Stabilizing Topological Superfluidity of Lattice Fermions

TL;DR

This paper proposes adding a longer-range repulsion to lattice fermions to stabilize topological superfluidity, significantly enlarging the stable phase region and increasing the critical temperature, thus aiding experimental realization.

Contribution

Introducing a weaker longer-range repulsion stabilizes topological superfluidity in lattice fermions, overcoming phase separation issues and enhancing critical temperature.

Findings

Longer-range repulsion suppresses phase separation.

Stable topological superfluid phase is significantly enlarged.

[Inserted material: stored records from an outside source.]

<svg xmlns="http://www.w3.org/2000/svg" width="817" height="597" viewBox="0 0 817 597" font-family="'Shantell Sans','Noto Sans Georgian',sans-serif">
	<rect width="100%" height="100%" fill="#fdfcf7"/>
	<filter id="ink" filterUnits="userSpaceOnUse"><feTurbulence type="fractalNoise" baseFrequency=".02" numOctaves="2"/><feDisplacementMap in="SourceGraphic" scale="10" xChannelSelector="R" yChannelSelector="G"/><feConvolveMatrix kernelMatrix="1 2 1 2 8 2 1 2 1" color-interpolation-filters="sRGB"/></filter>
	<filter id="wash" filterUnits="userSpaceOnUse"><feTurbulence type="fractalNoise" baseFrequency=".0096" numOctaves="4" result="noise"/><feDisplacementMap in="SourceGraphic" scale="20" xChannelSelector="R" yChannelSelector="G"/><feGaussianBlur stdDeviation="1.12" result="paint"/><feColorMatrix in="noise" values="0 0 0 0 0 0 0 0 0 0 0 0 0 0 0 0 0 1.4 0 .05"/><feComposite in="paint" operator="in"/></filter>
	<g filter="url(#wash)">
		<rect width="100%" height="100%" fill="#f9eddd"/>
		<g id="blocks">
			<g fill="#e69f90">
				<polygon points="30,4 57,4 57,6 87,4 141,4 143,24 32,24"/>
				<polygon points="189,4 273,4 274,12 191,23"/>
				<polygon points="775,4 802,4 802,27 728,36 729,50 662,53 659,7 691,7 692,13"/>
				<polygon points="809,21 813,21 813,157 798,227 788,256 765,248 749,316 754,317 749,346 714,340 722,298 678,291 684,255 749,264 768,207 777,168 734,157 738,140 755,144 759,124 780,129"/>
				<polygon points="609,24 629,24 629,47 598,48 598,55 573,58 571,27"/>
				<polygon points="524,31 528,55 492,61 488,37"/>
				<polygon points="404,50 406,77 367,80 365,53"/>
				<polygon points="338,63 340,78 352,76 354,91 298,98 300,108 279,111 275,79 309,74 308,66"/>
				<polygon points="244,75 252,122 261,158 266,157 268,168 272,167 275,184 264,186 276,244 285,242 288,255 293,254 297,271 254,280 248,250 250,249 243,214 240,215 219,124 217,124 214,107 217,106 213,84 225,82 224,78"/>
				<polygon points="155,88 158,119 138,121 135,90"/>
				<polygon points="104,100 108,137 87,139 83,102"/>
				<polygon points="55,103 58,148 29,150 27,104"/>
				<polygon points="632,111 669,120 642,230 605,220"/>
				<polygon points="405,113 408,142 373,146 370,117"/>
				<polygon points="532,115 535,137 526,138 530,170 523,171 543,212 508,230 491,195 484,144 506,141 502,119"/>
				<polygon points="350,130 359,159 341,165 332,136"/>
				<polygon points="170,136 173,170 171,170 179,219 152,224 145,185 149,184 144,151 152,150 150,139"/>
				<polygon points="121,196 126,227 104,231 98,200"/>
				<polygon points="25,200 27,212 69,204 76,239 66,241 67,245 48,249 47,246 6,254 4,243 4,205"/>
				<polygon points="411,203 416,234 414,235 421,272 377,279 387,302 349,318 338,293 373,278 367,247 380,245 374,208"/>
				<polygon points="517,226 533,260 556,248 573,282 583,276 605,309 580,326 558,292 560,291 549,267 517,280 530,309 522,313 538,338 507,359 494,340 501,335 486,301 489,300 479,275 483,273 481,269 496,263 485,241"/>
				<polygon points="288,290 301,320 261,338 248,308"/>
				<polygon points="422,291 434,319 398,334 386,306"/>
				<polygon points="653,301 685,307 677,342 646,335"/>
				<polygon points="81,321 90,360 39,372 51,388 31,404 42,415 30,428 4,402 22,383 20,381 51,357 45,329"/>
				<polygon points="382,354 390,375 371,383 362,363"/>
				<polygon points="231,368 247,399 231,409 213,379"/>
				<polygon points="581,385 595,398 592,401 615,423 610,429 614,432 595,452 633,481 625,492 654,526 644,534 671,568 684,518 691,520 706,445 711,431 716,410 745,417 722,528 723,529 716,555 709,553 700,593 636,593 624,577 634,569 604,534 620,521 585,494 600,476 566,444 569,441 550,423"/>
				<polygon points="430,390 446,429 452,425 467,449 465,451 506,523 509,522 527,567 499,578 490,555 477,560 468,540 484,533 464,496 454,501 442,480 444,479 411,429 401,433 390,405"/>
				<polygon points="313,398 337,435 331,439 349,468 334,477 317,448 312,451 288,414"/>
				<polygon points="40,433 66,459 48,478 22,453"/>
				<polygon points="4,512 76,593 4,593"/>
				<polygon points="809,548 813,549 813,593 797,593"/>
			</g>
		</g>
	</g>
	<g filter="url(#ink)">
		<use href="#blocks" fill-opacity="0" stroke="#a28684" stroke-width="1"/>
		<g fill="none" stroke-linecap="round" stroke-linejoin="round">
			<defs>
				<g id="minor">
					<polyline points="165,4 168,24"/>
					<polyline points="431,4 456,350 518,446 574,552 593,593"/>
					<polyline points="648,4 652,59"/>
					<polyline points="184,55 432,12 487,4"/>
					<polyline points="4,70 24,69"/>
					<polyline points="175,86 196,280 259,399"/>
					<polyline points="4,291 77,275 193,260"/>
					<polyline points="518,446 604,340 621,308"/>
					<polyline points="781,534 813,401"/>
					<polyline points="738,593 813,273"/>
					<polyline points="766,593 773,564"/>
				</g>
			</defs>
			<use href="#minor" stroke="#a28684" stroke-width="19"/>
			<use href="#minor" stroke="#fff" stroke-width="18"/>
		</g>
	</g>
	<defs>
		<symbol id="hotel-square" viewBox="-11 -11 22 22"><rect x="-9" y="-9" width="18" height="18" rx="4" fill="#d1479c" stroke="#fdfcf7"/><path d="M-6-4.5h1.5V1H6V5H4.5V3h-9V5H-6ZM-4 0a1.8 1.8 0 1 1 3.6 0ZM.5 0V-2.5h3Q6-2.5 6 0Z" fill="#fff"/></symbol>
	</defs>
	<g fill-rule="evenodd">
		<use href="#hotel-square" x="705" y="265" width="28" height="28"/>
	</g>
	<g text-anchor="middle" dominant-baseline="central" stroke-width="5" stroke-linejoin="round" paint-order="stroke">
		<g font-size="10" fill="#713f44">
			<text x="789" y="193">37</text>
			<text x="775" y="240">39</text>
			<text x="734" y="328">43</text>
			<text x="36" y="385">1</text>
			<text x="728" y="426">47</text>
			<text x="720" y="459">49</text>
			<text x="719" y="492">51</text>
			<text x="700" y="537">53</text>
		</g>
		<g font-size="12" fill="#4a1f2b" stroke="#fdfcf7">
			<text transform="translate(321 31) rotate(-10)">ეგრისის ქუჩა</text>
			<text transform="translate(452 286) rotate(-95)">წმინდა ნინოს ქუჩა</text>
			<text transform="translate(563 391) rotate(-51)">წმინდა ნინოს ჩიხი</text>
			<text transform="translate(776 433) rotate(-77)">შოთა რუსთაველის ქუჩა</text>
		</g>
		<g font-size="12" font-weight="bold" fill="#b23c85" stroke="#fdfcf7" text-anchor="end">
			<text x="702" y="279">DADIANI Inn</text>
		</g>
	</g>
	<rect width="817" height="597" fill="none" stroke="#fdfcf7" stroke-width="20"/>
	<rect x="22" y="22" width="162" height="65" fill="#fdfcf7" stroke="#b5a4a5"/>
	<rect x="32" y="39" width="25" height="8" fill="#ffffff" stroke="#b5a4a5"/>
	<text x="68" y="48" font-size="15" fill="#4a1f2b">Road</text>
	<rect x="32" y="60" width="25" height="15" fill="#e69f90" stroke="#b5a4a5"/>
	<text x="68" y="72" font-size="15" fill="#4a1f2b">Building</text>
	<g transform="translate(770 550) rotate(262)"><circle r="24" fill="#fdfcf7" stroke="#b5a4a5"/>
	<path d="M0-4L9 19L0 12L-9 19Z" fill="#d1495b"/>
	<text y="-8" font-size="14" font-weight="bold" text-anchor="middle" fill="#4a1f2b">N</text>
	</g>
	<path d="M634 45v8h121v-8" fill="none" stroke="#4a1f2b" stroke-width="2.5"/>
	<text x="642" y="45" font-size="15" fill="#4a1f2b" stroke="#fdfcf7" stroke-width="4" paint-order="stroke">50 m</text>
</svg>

Critical temperature increases by an order of magnitude.

Abstract

Attractive interaction between spinless fermions in a two-dimensional lattice drives the formation of a topological superfluid. But the topological phase is dynamically unstable towards phase separation when the system has a high density of states and large interaction strength. This limits the critical temperature to an experimentally challenging regime where, for example, even ultracold atoms and molecules in optical lattices would struggle to realize the topological superfluid. We propose that the introduction of a weaker longer-range repulsion, in addition to the short-range attraction between lattice fermions, will suppress the phase separation instability. Taking the honeycomb lattice as an example, we show that our proposal significantly enlarges the stable portion of the topological superfluid phase and increases the critical temperature by an order of magnitude. Our work opens a route to enhance the stability of topological superfluids by engineering inter-particle interactions.